I want to derive the general formula for Feynamn trick in the usual one(the integral region is $[0,1]$) and the alternative one(Integral region is $[0,\infty]$).
Starting from Wiki, for the usual one, one finds
\begin{align} \frac{1}{AB} = \int_0^1 \frac{du}{(uA+(1-u)B)^2} = \int_0^1 dx dy \delta(x+y-1) \frac{1}{(xA+yB)^2} \end{align} Alternative version can be obtained by $x= \frac{y}{1-y}$, $dx = \frac{dy}{(1-y^2)}$, so \begin{align} \frac{1}{AB} = \int_0^1 \frac{dx}{(xA+(1-x)B)^2} = \int_0^1 \frac{dx}{(1-x)^2} \frac{1}{(\frac{x}{1-x} A +B)^{2}} = \int_0^{\infty} \frac{dy}{(yA+B)^2} \end{align} For the general exponent, I can do and obtain \begin{align} \frac{1}{A^{\lambda_1} B^{\lambda_2}} = \frac{\Gamma(\lambda_1+\lambda_2)}{\Gamma(\lambda_1) \Gamma(\lambda_2)} \int_0^{\infty} dx \phantom{1} \frac{x^{\lambda_2 -1}}{(A+xB)^{\lambda_1 + \lambda_2}} \end{align}
How about the general $n$ products? For the usual one, I know the following formula \begin{align} &\frac{1}{D_1 D_2} = \int_0^1 dx \frac{1}{(xD_1+ (1-x) D_2)^2} \\ &\frac{1}{D_1^{k_1} \cdots D_n^{k_n}} = \frac{\Gamma(\sum_i k_i)}{\prod_i \Gamma(k_i)} \int_0^1 dx_1 \cdots \int_0^1 dx_n \frac{\delta(\sum_i x_i -1) \prod_{i} x_i^{k_i-1}}{(\sum_i x_i D_i)^{\sum_i k_i}} \end{align} How one can obtain the alternative version, i.e., integration with $\int_0^{\infty}$ form?

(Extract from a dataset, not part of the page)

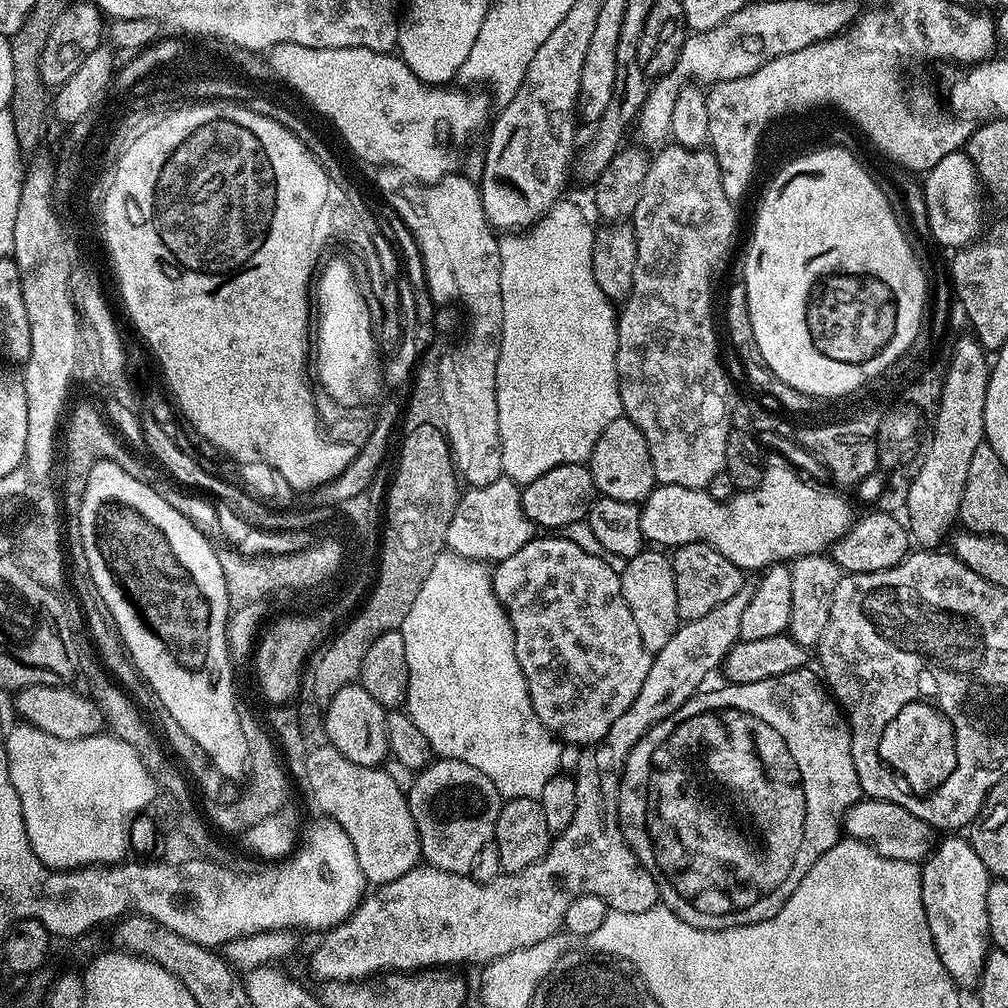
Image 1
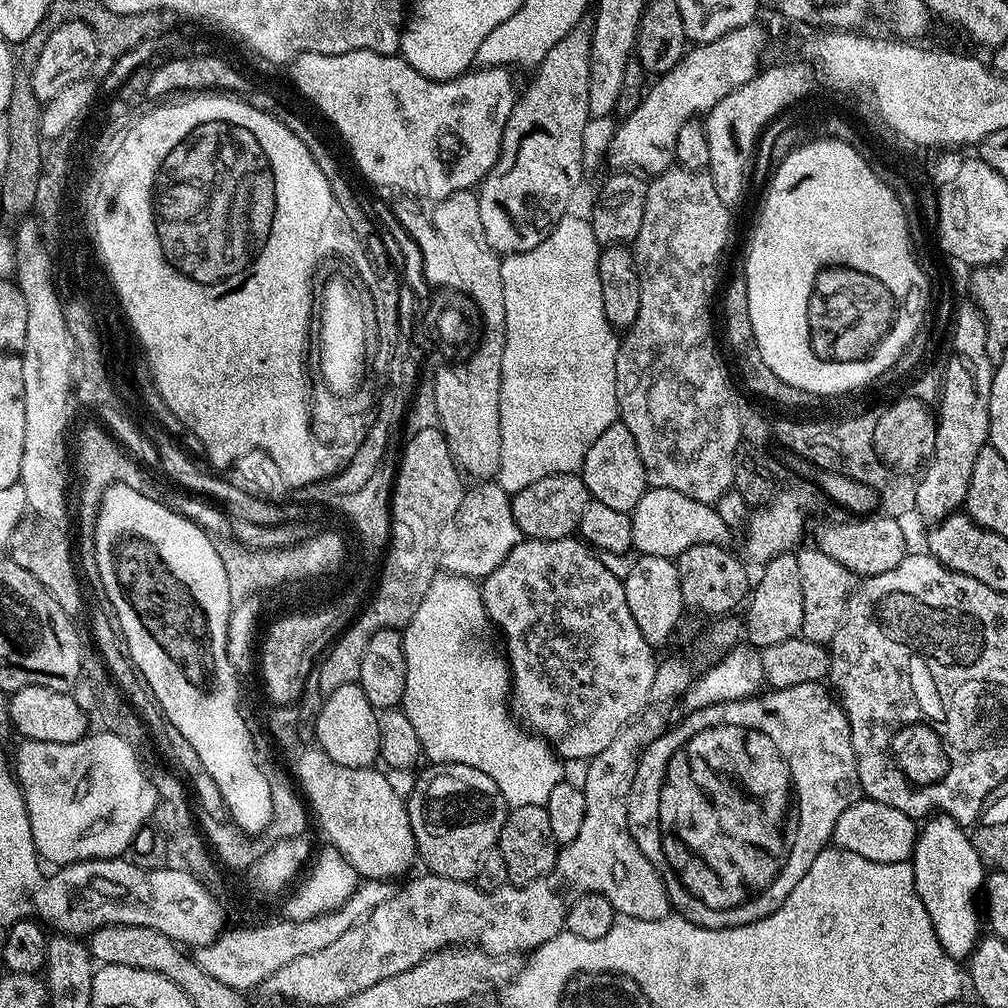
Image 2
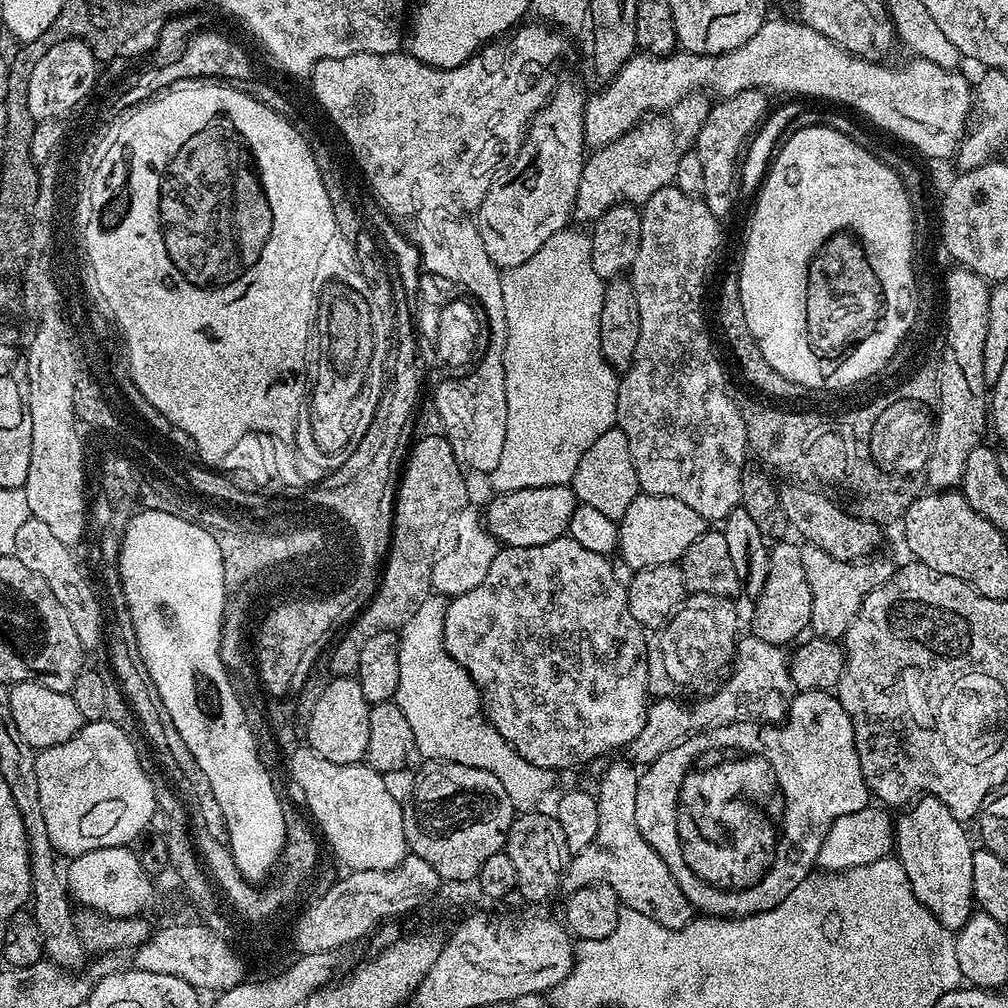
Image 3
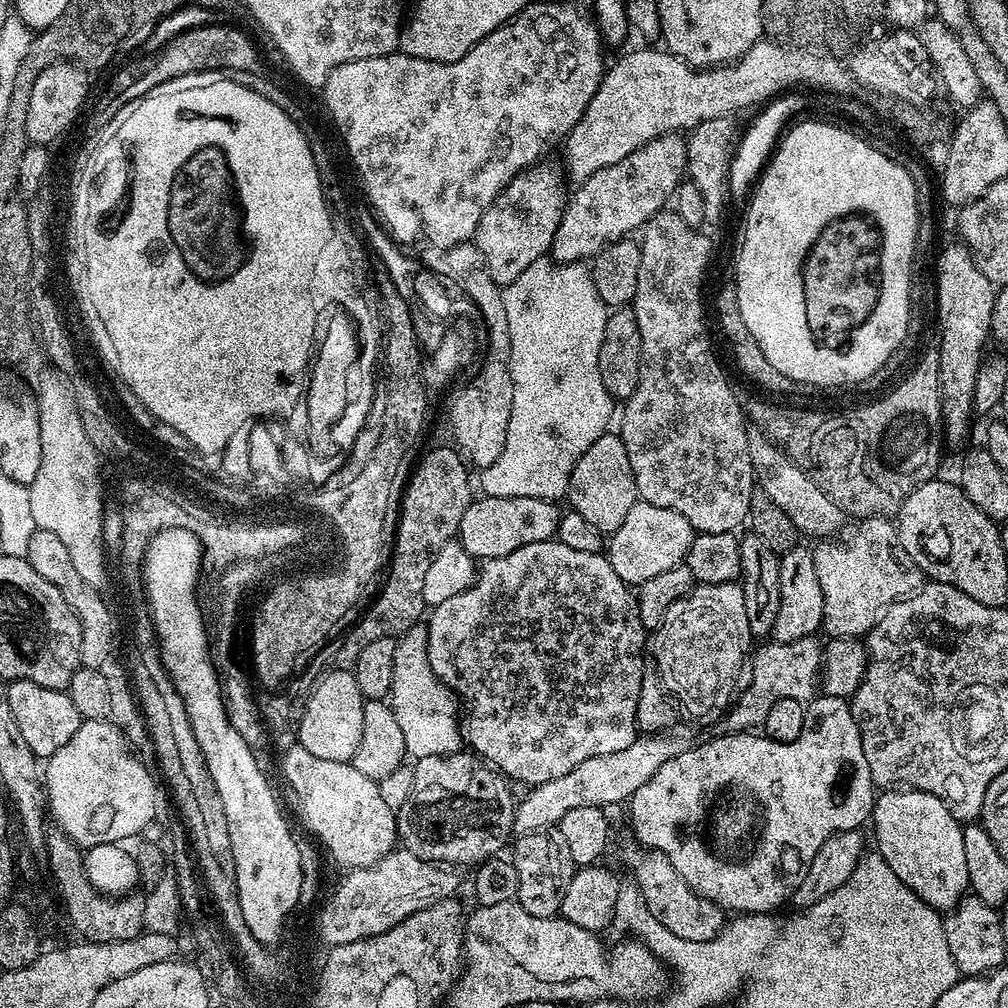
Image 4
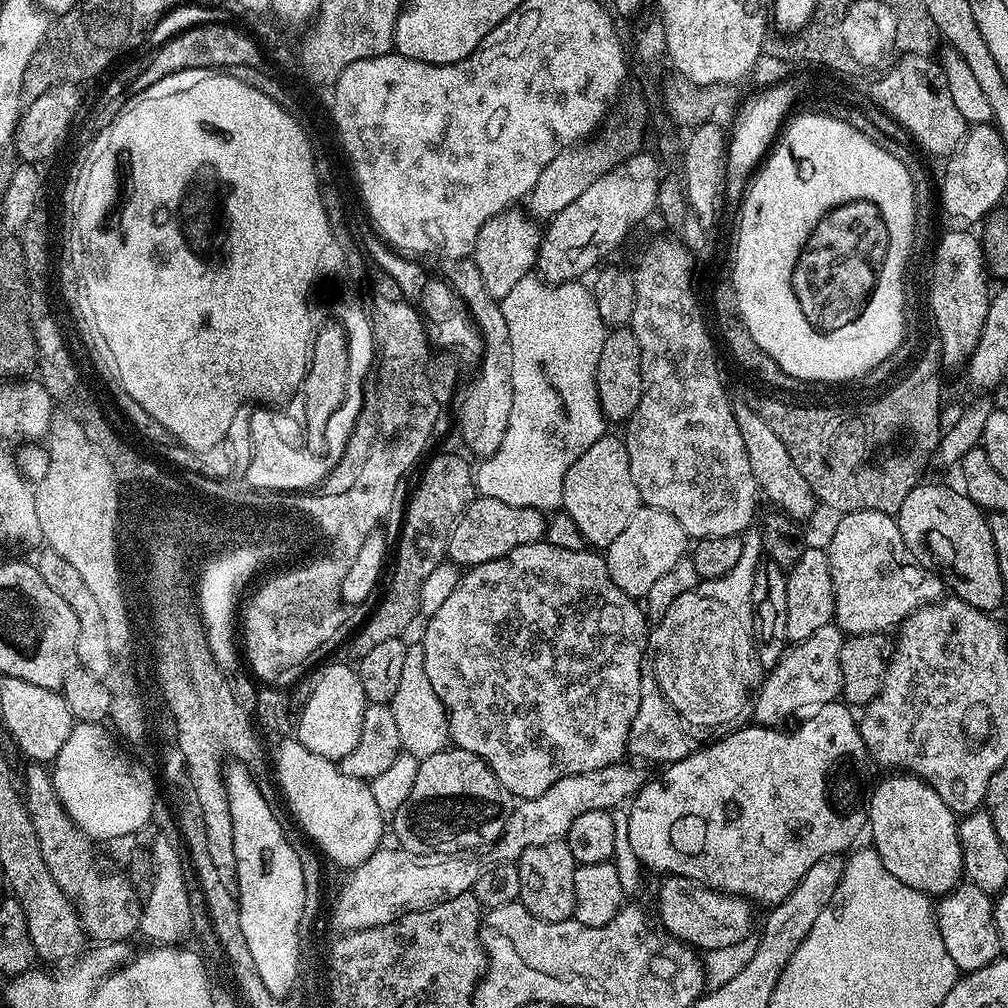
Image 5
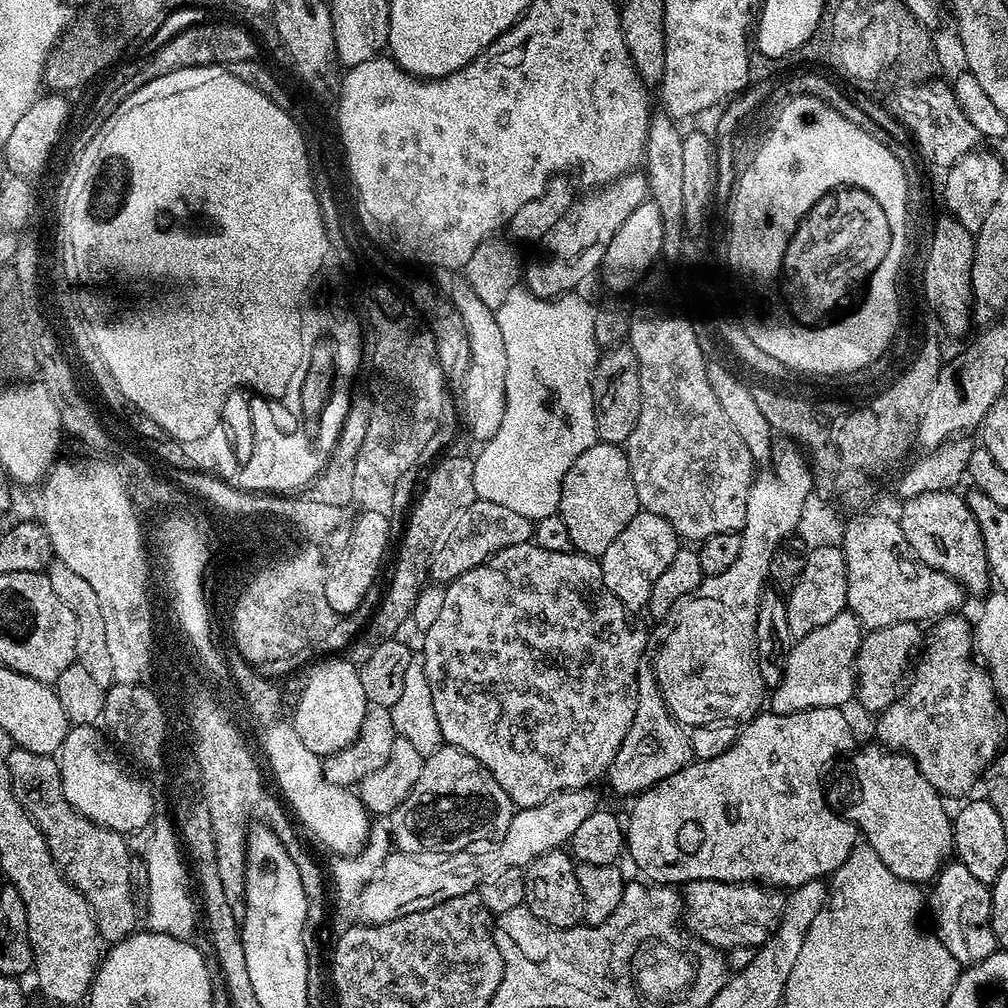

The followings are my trials
\begin{align} \frac{1}{A^{k_1} B^{k_2} C^{k_3}} &= \int_0^1 \int_0^1 \int_0^1 \frac{\delta(x_1+x_2+x_3-1) dx_1 dx_2 dx_3 x_1^{k_1 -1} x_2^{k_2-1} x_3^{k_3-1}}{(x_1 A + x_2 B + x_3 C)^{k_1+k_2+k_3}} \\ &= \int_0^1 \int_0^1 \int_0^1 \frac{\delta(x_1+x_2+x_3-1) dx_1 dx_2 dx_3 x_1^{k_1 -1} x_2^{k_2-1} x_3^{k_3-1}}{(1-x_1-x_2-x_3)^{k_1+k_2+k_3} (\frac{x_1}{1-x_1-x_2-x_3} A + \frac{x_2}{1-x_1-x_2-x_3} B + \frac{x_3}{1-x_1-x_2-x_3} C)^{k_1+k_2+k_3}} \end{align}
I found answer for this
\begin{align} \frac{1}{\prod_{i=1}^N A_i^{\lambda_i}} = \frac{\Gamma(\sum_{i=1}^N \lambda_i)}{\prod_{i=1}^N \Gamma(\lambda_i)} \int_0^{\infty} \left[ \prod_{i=1}^N dx_i x_i^{\lambda_i -1} \right] \frac{\delta\left(1 - \sum_{i=1}^N x_i \right)}{\left[ \sum_{i=1}^N x_i A_i \right]^{\sum_{i=1}^N \lambda_i}} \end{align}